Uitgelezen paginatekst:
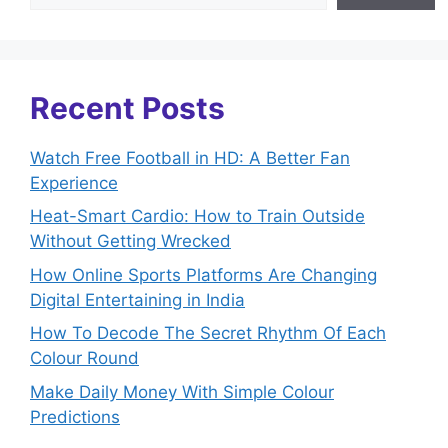
Recent Posts
Watch Free Football in HD: A Better Fan
Experience
Heat-Smart Cardio: How to Train Outside
Without Getting Wrecked
How Online Sports Platforms Are Changing
Digital Entertaining in India
How To Decode The Secret Rhythm Of Each
Colour Round
Make Daily Money With Simple Colour
Predictions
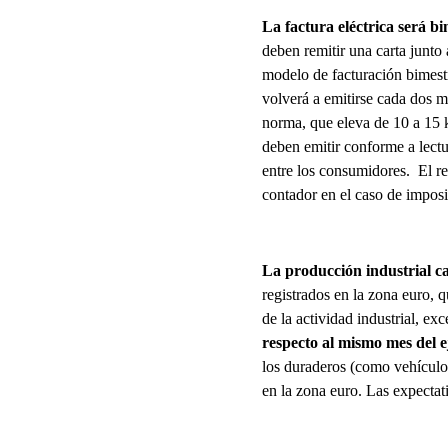
La factura eléctrica será b
deben remitir una carta junto 
modelo de facturación bimestr
volverá a emitirse cada dos m
norma, que eleva de 10 a 15 k
deben emitir conforme a lect
entre los consumidores. El re
contador en el caso de imposib
La producción industrial c
registrados en la zona euro, 
de la actividad industrial, e
respecto al mismo mes del 
los duraderos (como vehículo
en la zona euro. Las expectat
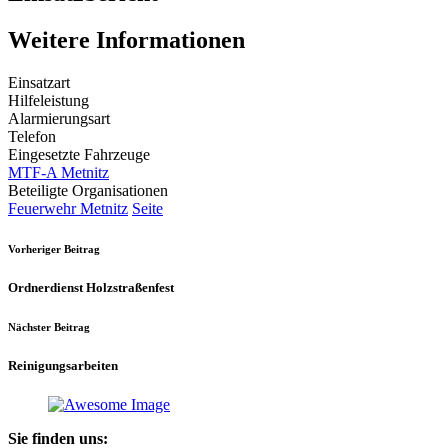
Weitere Informationen
Einsatzart
Hilfeleistung
Alarmierungsart
Telefon
Eingesetzte Fahrzeuge
MTF-A Metnitz
Beteiligte Organisationen
Feuerwehr Metnitz
Seite
Vorheriger Beitrag
Ordnerdienst Holzstraßenfest
Nächster Beitrag
Reinigungsarbeiten
Sie finden uns:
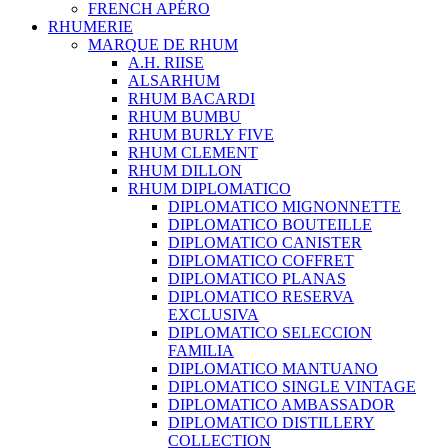
FRENCH APÉRO
RHUMERIE
MARQUE DE RHUM
A.H. RIISE
ALSARHUM
RHUM BACARDI
RHUM BUMBU
RHUM BURLY FIVE
RHUM CLEMENT
RHUM DILLON
RHUM DIPLOMATICO
DIPLOMATICO MIGNONNETTE
DIPLOMATICO BOUTEILLE
DIPLOMATICO CANISTER
DIPLOMATICO COFFRET
DIPLOMATICO PLANAS
DIPLOMATICO RESERVA
EXCLUSIVA
DIPLOMATICO SELECCION
FAMILIA
DIPLOMATICO MANTUANO
DIPLOMATICO SINGLE VINTAGE
DIPLOMATICO AMBASSADOR
DIPLOMATICO DISTILLERY
COLLECTION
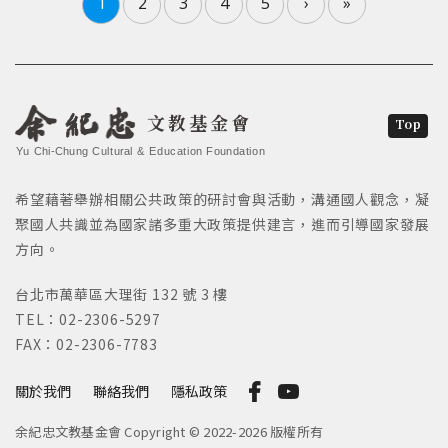
1
2
3
4
5
›
»
文教基金會
Top
Yu Chi-Chung Cultural & Education Foundation
希望藉著舉辦相關公共政策的研討會與活動，溝通國人觀念，凝
聚國人共識並為國家諸多重大政策提供建言，進而引導國家發展
方向。
台北市萬華區大理街 132 號 3 樓
TEL：02-2306-5297
FAX：02-2306-7783
關於我們
聯絡我們
隱私政策
余紀忠文教基金會 Copyright © 2022-2026 版權所有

_DE OPGAVE_
Kun je alle regels hierboven opnieuw geven, met "DIPLOMATICO" overal hernoemd tot "DIPLOMÁTICO" en verder niets gewijzigd? Laat de afbeeldingen weg.

_UITWERKING_
Recent Posts
Watch Free Football in HD: A Better Fan
Experience
Heat-Smart Cardio: How to Train Outside
Without Getting Wrecked
How Online Sports Platforms Are Changing
Digital Entertaining in India
How To Decode The Secret Rhythm Of Each
Colour Round
Make Daily Money With Simple Colour
Predictions
La factura eléctrica será b
deben remitir una carta junto 
modelo de facturación bimestr
volverá a emitirse cada dos m
norma, que eleva de 10 a 15 k
deben emitir conforme a lect
entre los consumidores. El re
contador en el caso de imposib
La producción industrial c
registrados en la zona euro, 
de la actividad industrial, e
respecto al mismo mes del 
los duraderos (como vehículo
en la zona euro. Las expectat
Weitere Informationen
Einsatzart
Hilfeleistung
Alarmierungsart
Telefon
Eingesetzte Fahrzeuge
MTF-A Metnitz
Beteiligte Organisationen
Feuerwehr Metnitz
Seite
Vorheriger Beitrag
Ordnerdienst Holzstraßenfest
Nächster Beitrag
Reinigungsarbeiten
Sie finden uns:
FRENCH APÉRO
RHUMERIE
MARQUE DE RHUM
A.H. RIISE
ALSARHUM
RHUM BACARDI
RHUM BUMBU
RHUM BURLY FIVE
RHUM CLEMENT
RHUM DILLON
RHUM DIPLOMÁTICO
DIPLOMÁTICO MIGNONNETTE
DIPLOMÁTICO BOUTEILLE
DIPLOMÁTICO CANISTER
DIPLOMÁTICO COFFRET
DIPLOMÁTICO PLANAS
DIPLOMÁTICO RESERVA
EXCLUSIVA
DIPLOMÁTICO SELECCION
FAMILIA
DIPLOMÁTICO MANTUANO
DIPLOMÁTICO SINGLE VINTAGE
DIPLOMÁTICO AMBASSADOR
DIPLOMÁTICO DISTILLERY
COLLECTION
1
2
3
4
5
›
»
文教基金會
Top
Yu Chi-Chung Cultural & Education Foundation
希望藉著舉辦相關公共政策的研討會與活動，溝通國人觀念，凝
聚國人共識並為國家諸多重大政策提供建言，進而引導國家發展
方向。
台北市萬華區大理街 132 號 3 樓
TEL：02-2306-5297
FAX：02-2306-7783
關於我們
聯絡我們
隱私政策
余紀忠文教基金會 Copyright © 2022-2026 版權所有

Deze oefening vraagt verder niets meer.